5. Newhart (CBS, 1982-90) – Newhart’s second show–famously, a long, Japanese food-fueled fever dream of his first show’s lead Dr. Bob Hartley–finds the world’s calmest comedian as Dick Loudon, the button-down owner with wife Joanna of the Stratford Inn. Constantly beset by its unspecified town’s oddballs, including William Sanderson’s iconic Larry, ever introducing his speechless brother Daryl and his equally silent other brother Daryl, Dick keeps his cool at the center of it all.
4. Veep (HBO, 2012-19) – As politics got crazier and more bizarre in the 2010s, this show felt more and more prescient. Julia Louis-Dreyfuss created her third iconic character (ok, I may be exaggerating Old Christine‘s status to fit my point, but whatever, have you created two iconic TV characters? I sure haven’t!) with the consience lacking political climber who as the series opens holds the titular position, but during the span of the show also was Prez and Civvy. The show thrived on its vast universe of governmental miscreants and fools, including Tony Hale’s sycophantic Gary, Sam Richardson’s indefatigable Richard Splett, and Timothy Simons’ whatever-the-fuck-a-Jonah-is.
3. The Honeymooners (CBS, 1955-56) – Jackie Gleason’s classic comedy was so enduring in syndication, it’s hard to fathom that the show only lasted a single season of 39 episodes.
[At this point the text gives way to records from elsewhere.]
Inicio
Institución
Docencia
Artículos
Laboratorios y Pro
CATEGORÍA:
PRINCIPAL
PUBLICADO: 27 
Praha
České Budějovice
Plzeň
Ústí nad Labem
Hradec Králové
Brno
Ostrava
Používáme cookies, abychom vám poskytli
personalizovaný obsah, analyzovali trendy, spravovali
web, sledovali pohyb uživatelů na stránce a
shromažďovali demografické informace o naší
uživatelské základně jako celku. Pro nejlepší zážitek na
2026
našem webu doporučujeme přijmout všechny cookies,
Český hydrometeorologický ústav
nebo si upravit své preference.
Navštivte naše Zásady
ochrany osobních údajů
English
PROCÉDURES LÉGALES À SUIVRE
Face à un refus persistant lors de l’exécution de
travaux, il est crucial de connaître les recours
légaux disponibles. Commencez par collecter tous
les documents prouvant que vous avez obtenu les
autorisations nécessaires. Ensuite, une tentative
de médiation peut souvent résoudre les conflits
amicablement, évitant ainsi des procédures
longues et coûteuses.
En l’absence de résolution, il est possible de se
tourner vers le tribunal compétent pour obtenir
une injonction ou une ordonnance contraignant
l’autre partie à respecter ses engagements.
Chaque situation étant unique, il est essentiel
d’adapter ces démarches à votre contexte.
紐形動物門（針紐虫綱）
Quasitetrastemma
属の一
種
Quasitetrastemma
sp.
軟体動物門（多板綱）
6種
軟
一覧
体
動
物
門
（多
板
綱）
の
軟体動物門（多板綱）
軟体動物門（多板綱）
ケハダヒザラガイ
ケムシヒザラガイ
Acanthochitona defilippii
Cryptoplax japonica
The Kramdens set the template for gritty, working class comedies as bus driver Ralph sparred with his wife Alice while both would get wrapped up in antics with neighbors, sewer worker Ed Norton (Art Carney in his signature role) and his wife Trixie (the amazingly still alive Joyce Randolph). In fact, it’s so iconic, it was the target of parody with Tina Fey and Alec Baldwin as the leads in the live episode of the next show on our list.
2. 30 Rock (NBC, 2006-13) – It’s hard to believe now that at one point people wondered whether this or Studio 60 on the Sunset Strip would be the successful SNL BTS parody debuting in 2006. The one created by and starring the actual former head writer naturally would last seven seasons while its rival would last one–as its creator Aaron Sorkin would generously poke fun of in a cameo. Fey created a world that celebrated, while mocking, the glory of television, while surrounding herself with a talented universe, led by Baldwin as her right-wing executive with a heart of gold boss/mentor, Tracy Morgan essentially playing himself as her excess addicted, yet shamanic star, Jane Krakowski as her vain and insecure longtime friend and former star of the show, and the absolute find in Jack McBrayer as the wide-eyed lover of the Peacock (NBC) Kenneth the Page.
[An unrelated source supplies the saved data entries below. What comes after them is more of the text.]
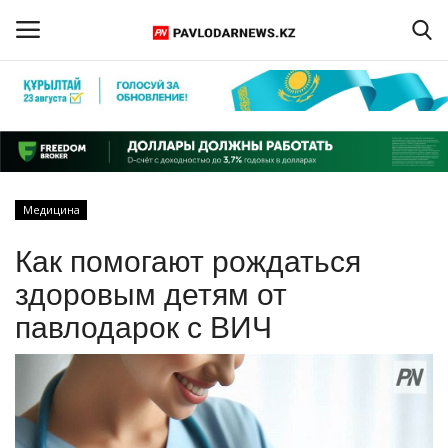
Войти
Регистрация
Главная
Медицина
Обратная связь
Как помогают рождаться
ПАВЛОДАРСКАЯ ОБЛАСТЬ
здоровым детям от
павлодарок с ВИЧ
КАЗАХСТАН
МИР
СПЕЦПРОЕКТЫ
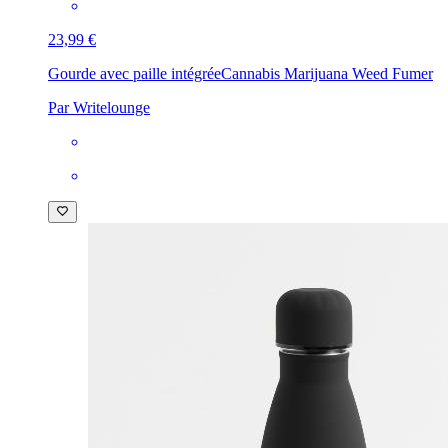
23,99 €
Gourde avec paille intégrée
Cannabis Marijuana Weed Fumer
Par Writelounge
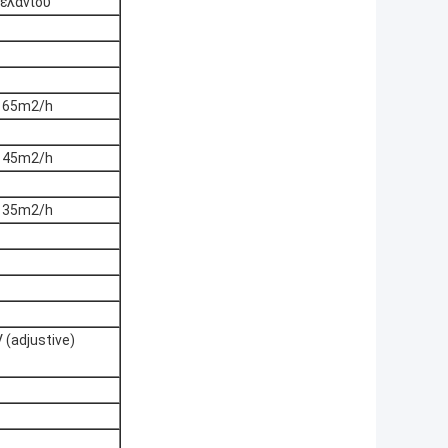
ελανιού
) 65m2/h
) 45m2/h
) 35m2/h
(adjustive)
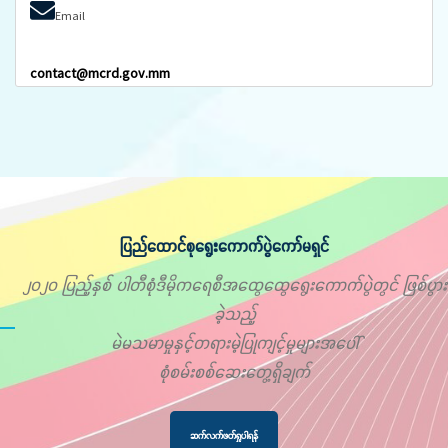
Email
contact@mcrd.gov.mm
ပြည်ထောင်စုရွေးကောက်ပွဲကော်မရှင်
၂၀၂၀ ပြည့်နှစ် ပါတီစုံဒီမိုကရေစီအထွေထွေရွေးကောက်ပွဲတွင် ဖြစ်ပွား
ခဲ့သည့်
မဲမသမာမှုနှင့်တရားမဲ့ပြုကျင့်မှုများအပေါ်
စုံစမ်းစစ်ဆေးတွေ့ရှိချက်
ဆက်လက်ဖတ်ရှုပါရန်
1. The Office [US] (NBC, 2005-13) – While we could argue all day about this being seeded higher than the original, it’s hard to deny the importance of this Americanization of an emerging cult favorite on the current television landscape. Steve Carrell’s “World’s Best Boss” Michael Scott was a tad more relatable and redeemable than Ricky Gervais’ David Brent, but still was at a level of cringeworthy that was somehow–as hard as his screwups could be to watch–also bingeworthy. As ridiculous and incompetent as many of the characters are, and none of the workers and managers at Dunder-Mifflin come off smelling wholly sweet, they were relatable because they weren’t that far off the oddballs anyone who has ever worked in an office have seen (and deep down, we know we’ve all been a few of them at one time or another). And given this show’s staying power among the next generation, there is nowhere this could be but number one.